Java/xml stupidity

sootzoo

Custom CRM integration, two systems (VB on the client, Java on the server, XML for data exchange). Server sends an XML document w/ encrypted credit card numbers. Client calls a Java utility program to decrypt them using a local key store. Decrypt utility opens the file, outputs a new one, making replacements as desired.

Original file: no XML header.

New file: explicit UTF-8 declaration.

New file's actual encoding: system default. WTF.

So as you might expect, loading the resulting file, which contains the actual useful information, fails spectacularly if there are any high-ASCII characters, because, guess what, it's not UTF-8 encoded.

WTF Solution: Parse the file using VB's binary reader, character by character. Strip the header. Load the resulting string into MSXML. Beat head on desk.

The really frustrating part is that the server software devs claim this is part of "the platform", meaning Java. Funny, every XML parser I've seen lets you declare a content encoding as part of the document header. I assume this is complete BS, but I don't have any of the server software source, and apparently neither do they. WTF.

no_name

@sootzoo said:

Original file: no XML header.

Wouldn't it be simpler to just fix the original file?

sootzoo

Actually, that brings up a good point. I am not any kind of expert when it comes to this, but I assume somewhere along the process, the external app assumed the document it was modifying was UTF-8. Is that a default encoding assumption in the absence of a proper header?

MSXML happily loaded the initial document (no encoding) assuming the system default (ISO-8859-1), which turned out to be correct. Slapping on UTF-8 without actually encoding the document confused the parser to all hell, but perhaps it was relying on a default encoding of some type.

Or maybe I'm being to generous to MSXML and the server app's devs?

PSWorx

@sootzoo said:

Actually, that brings up a good point. I am not any kind of expert when it comes to this, but I assume somewhere along the process, the external app assumed the document it was modifying was UTF-8. Is that a default encoding assumption in the absence of a proper header?
MSXML happily loaded the initial document (no encoding) assuming the system default (ISO-8859-1), which turned out to be correct. Slapping on UTF-8 without actually encoding the document confused the parser to all hell, but perhaps it was relying on a default encoding of some type.
Or maybe I'm being to generous to MSXML and the server app's devs?

The XML spec has a section about character encodings, though I don't know if it's still actual and followed.

pitchingchris

@PSWorx said:

The XML spec has a section about character encodings, though I don't know if it's still actual and followed.

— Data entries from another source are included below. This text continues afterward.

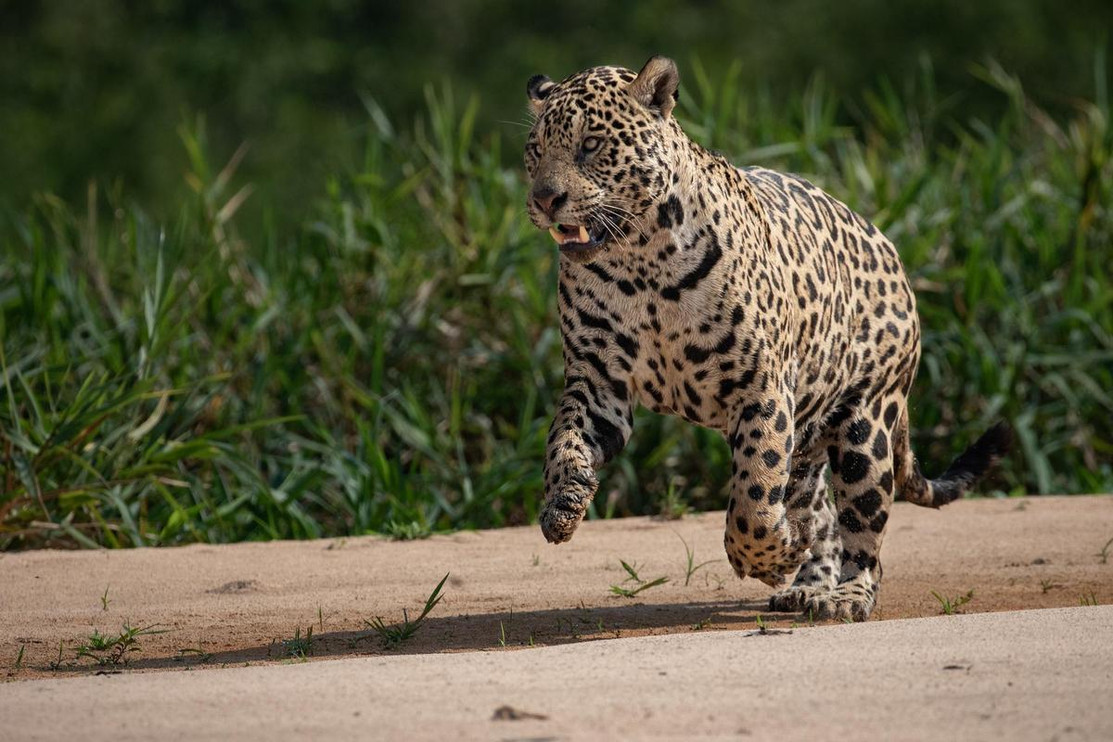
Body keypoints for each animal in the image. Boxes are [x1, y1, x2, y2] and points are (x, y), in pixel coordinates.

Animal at [523, 56, 1010, 621]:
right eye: (535, 151)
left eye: (591, 144)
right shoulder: (599, 383)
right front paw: (563, 502)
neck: (638, 264)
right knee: (818, 508)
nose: (545, 199)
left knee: (863, 531)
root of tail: (890, 250)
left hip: (866, 426)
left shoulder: (762, 389)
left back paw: (844, 595)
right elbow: (564, 441)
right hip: (809, 433)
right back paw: (808, 583)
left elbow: (753, 498)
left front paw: (770, 554)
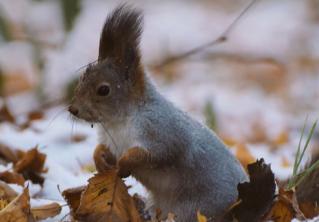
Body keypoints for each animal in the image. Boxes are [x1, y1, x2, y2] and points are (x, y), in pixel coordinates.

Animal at [69, 3, 249, 222]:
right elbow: (103, 150)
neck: (119, 121)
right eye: (82, 78)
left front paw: (124, 163)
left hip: (193, 209)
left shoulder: (161, 131)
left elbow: (154, 154)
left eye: (104, 89)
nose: (73, 109)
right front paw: (100, 160)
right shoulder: (112, 141)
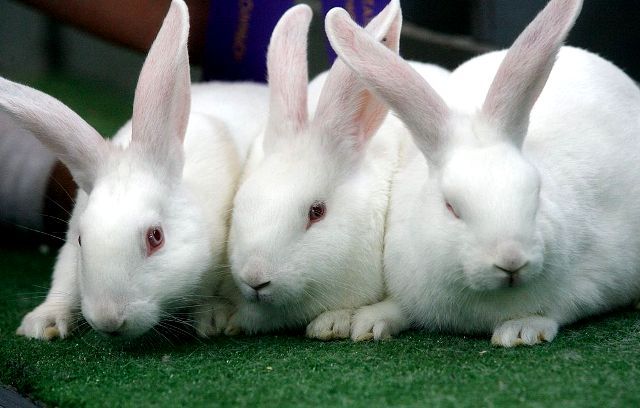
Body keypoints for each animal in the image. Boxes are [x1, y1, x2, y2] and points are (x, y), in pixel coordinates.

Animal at [4, 0, 269, 340]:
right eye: (81, 239)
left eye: (156, 237)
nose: (108, 320)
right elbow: (64, 276)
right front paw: (42, 323)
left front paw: (212, 317)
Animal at [327, 0, 640, 346]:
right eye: (451, 207)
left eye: (536, 195)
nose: (511, 261)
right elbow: (398, 307)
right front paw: (368, 323)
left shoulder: (593, 280)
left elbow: (560, 308)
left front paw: (521, 330)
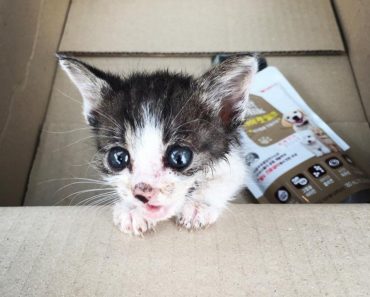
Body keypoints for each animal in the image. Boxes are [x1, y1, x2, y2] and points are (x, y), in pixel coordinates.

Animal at [58, 53, 260, 234]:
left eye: (179, 157)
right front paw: (131, 210)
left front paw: (198, 206)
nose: (142, 193)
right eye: (118, 157)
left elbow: (229, 178)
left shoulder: (236, 158)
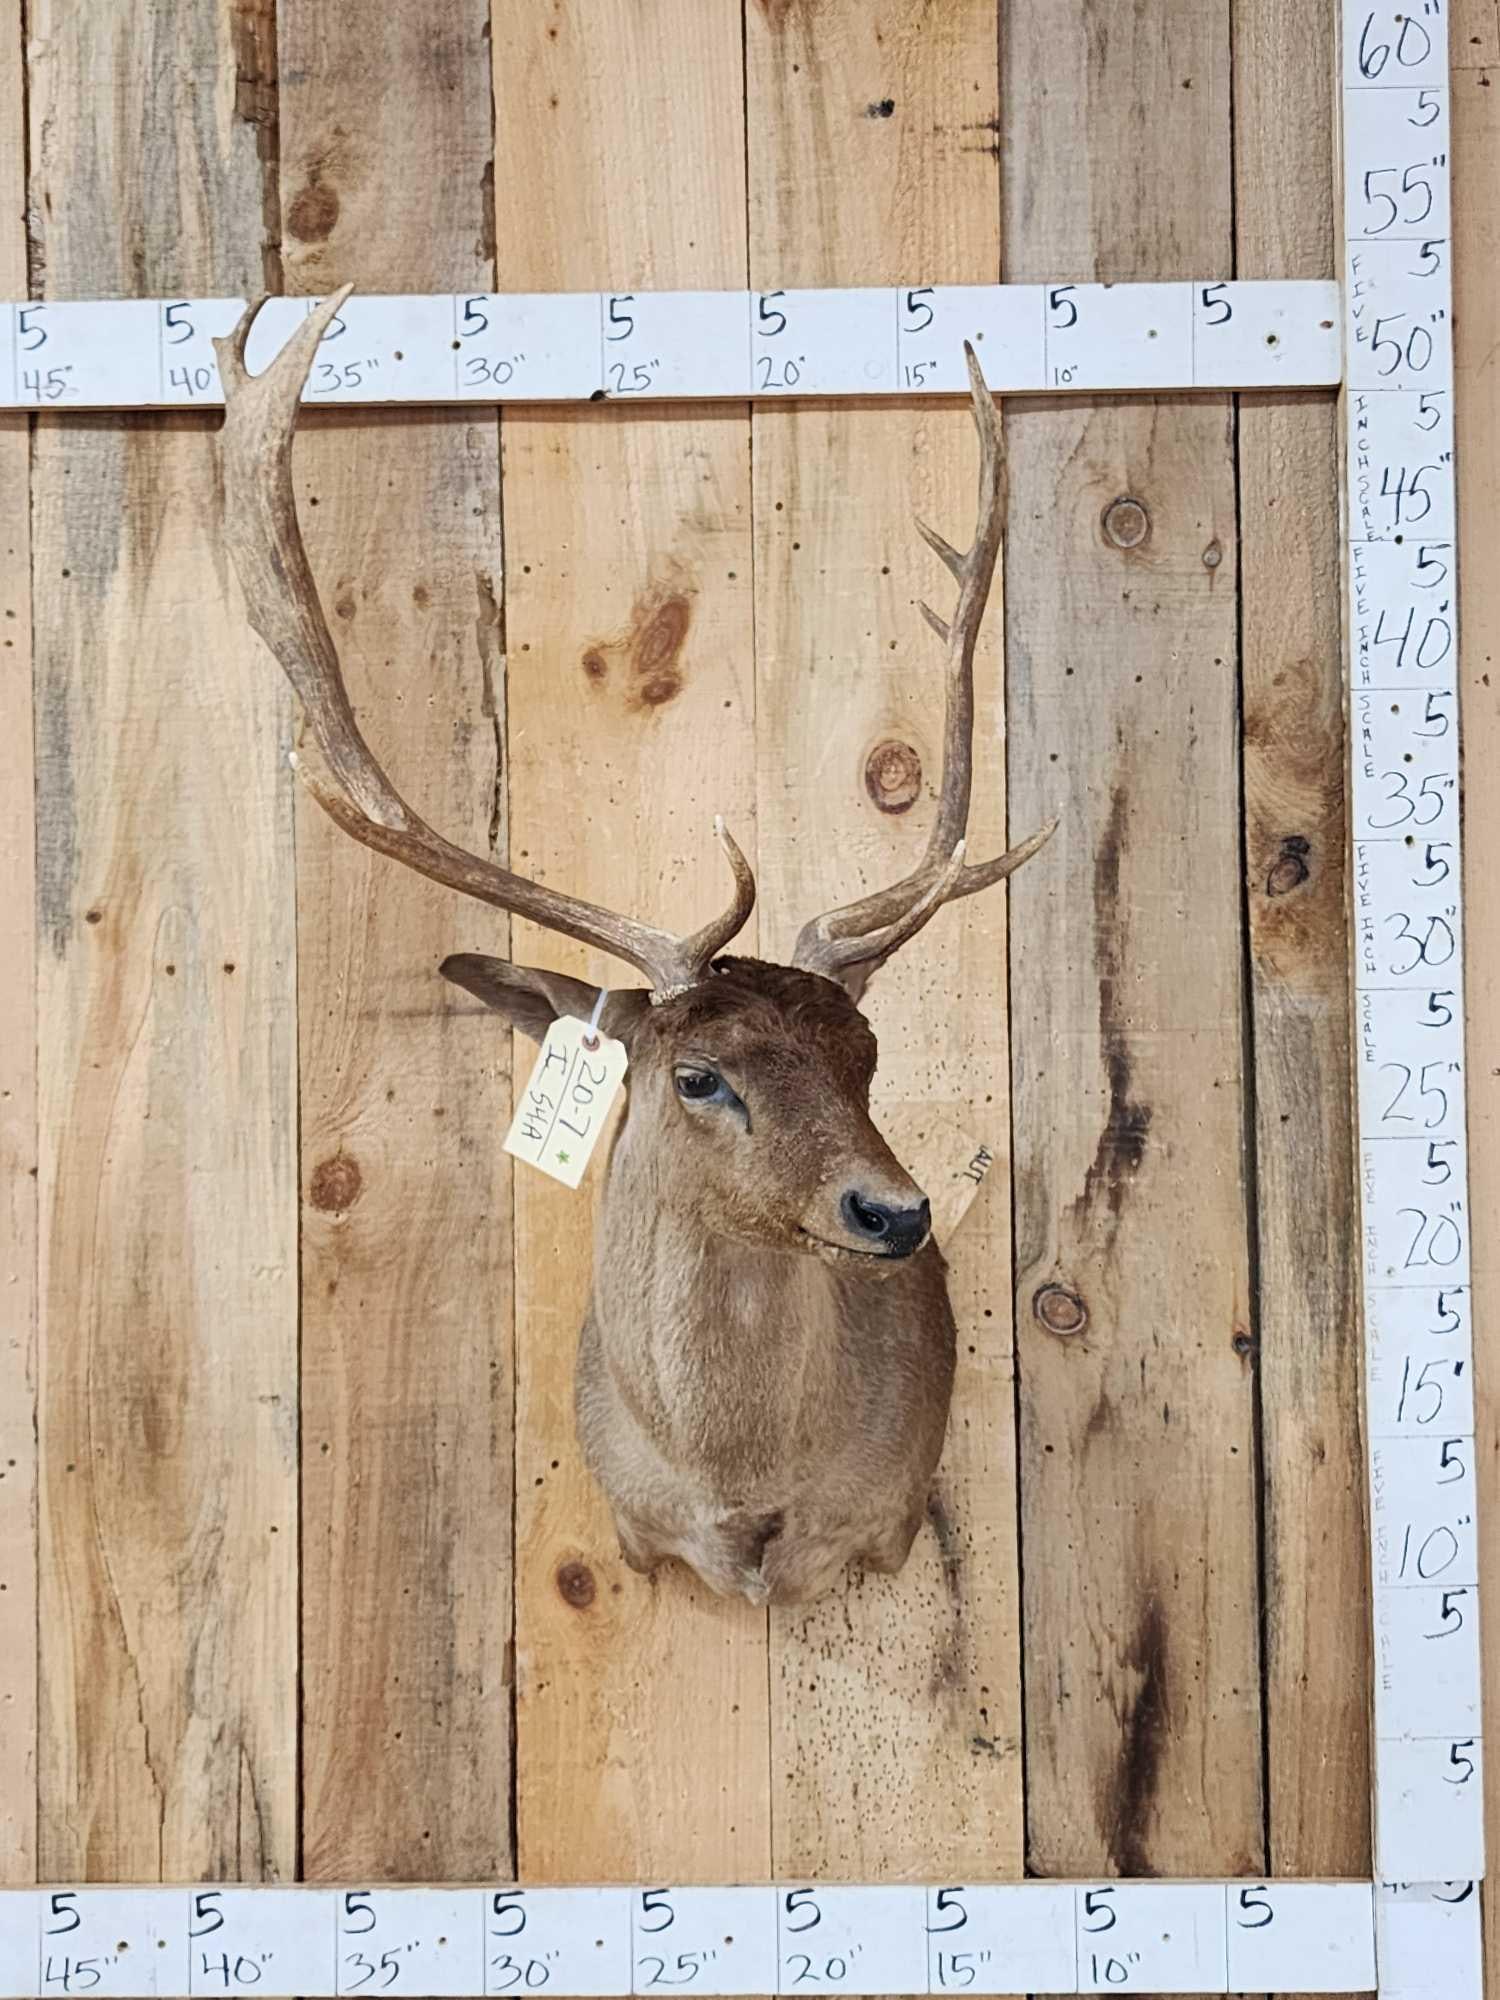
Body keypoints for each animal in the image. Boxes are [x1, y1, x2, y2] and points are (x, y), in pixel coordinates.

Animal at [214, 286, 1053, 1606]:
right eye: (699, 1074)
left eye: (867, 1057)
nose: (896, 1212)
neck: (743, 1495)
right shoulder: (635, 1529)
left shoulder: (888, 1522)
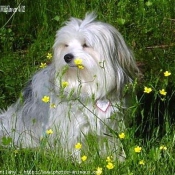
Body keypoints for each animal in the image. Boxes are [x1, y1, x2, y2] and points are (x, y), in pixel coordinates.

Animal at [0, 12, 138, 161]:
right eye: (66, 45)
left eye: (86, 45)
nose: (67, 57)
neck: (86, 87)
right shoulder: (73, 125)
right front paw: (80, 161)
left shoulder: (110, 123)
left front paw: (117, 159)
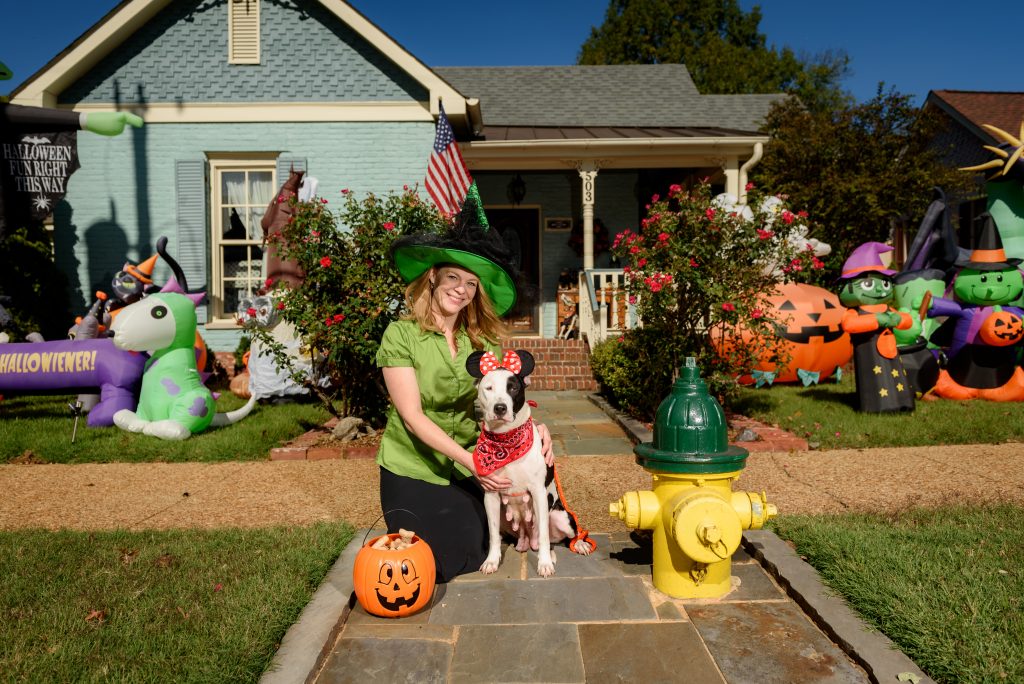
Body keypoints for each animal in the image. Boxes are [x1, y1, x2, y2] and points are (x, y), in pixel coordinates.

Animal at [464, 348, 593, 577]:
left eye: (513, 387)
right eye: (489, 388)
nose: (500, 408)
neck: (506, 441)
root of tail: (526, 539)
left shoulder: (539, 493)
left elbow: (543, 535)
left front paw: (544, 564)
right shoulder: (491, 496)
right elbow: (493, 535)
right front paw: (491, 561)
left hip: (561, 516)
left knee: (565, 535)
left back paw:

It usually depends on who generated the file. Usually parsers such as microsoft will add the appropriate byte order mark on the file. Since the xml declaration is missing, then you may be out of luck, since it could have been removed. Most of the time, if it is handcrafted, the user doesn't put it on there (even though they should). Since we only use 2 encodings in our company, we usually put a byte order mark on our Unicode files, and nothing on UTF8. Some editors won't display unicode files nicely without the byte order mark.